Exercise goal: Once the lines below holding the string "right" are counted, give that number alone.

=== Data extract ===

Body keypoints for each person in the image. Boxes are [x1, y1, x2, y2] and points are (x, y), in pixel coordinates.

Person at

===
=== Data extract ===

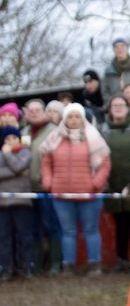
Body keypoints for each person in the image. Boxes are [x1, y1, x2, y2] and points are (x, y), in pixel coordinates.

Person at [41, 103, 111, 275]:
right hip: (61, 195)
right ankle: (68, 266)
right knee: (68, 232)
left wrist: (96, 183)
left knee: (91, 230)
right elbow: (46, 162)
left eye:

===

The answer: 4